Arte de Tapa: Daniel García

ISBN: 950-845-138-6

Año: 03

Páginas: 128

Precio: $ 650

El testigo lúcido

La obra de sombra de Alejandra Pizarnik

María Negroni

En el abismo que va de la pregunta "si digo agua, ¿beberé?" hasta la frase "las palabras hacen la ausencia/ buscamos lo absoluto y no encontramos sino cosas", hay la configuración de una estética. Parafraseando a Benjamin que definió a la vida (vista desde la muerte) como "la construcción de un cadáver", podría afirmarse que también en esta obra se construye un cadáver textual". Tras el esfuerzo –agotador–, el espejo de las analogías se rompe, se deshace en un galimatías. No hay unión. Ni amorosa, ni entre el ser humano y el mundo, ni entre el lenguaje y las cosas. No hay más que pérdida y aferramiento a la pérdida como modo, en última instancia impotente, de suprimir la escisión. En este sentido, la poética de Pizarnik, que va del lirismo al derrumbe lingüístico, sin alejarse nunca del tempo musical de la melancolía ni del telón de fondo de la noche romántica, es crucial para pensar la poesía como género dentro del contexto de la sensibilidad contemporánea.
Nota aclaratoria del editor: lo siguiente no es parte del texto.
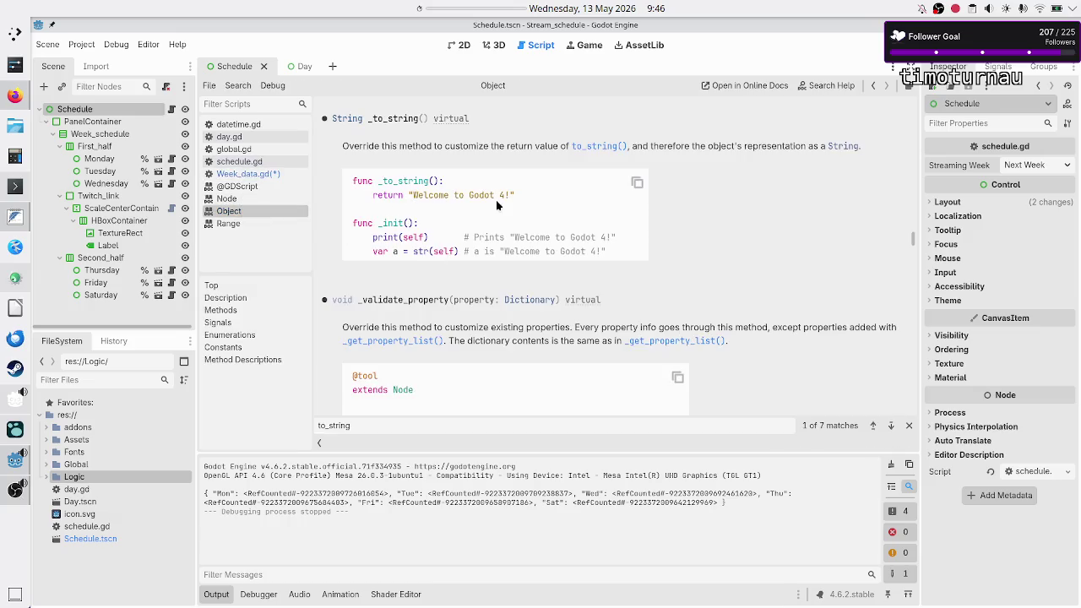
pyautogui.click(216, 175)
Entre el silencio y la procacidad, entre la ablación y las muecas de los significantes desatados, yendo y viniendo de un registro a otro por mecanismos de intratextualidad, robos y autocensura evidentes, esta obra obliga a reformular, una vez más, como cuestiones candentes, los vínculos entre poesía y silencio; represión y canon; carencia y ostentación; tristeza, crimen y estética.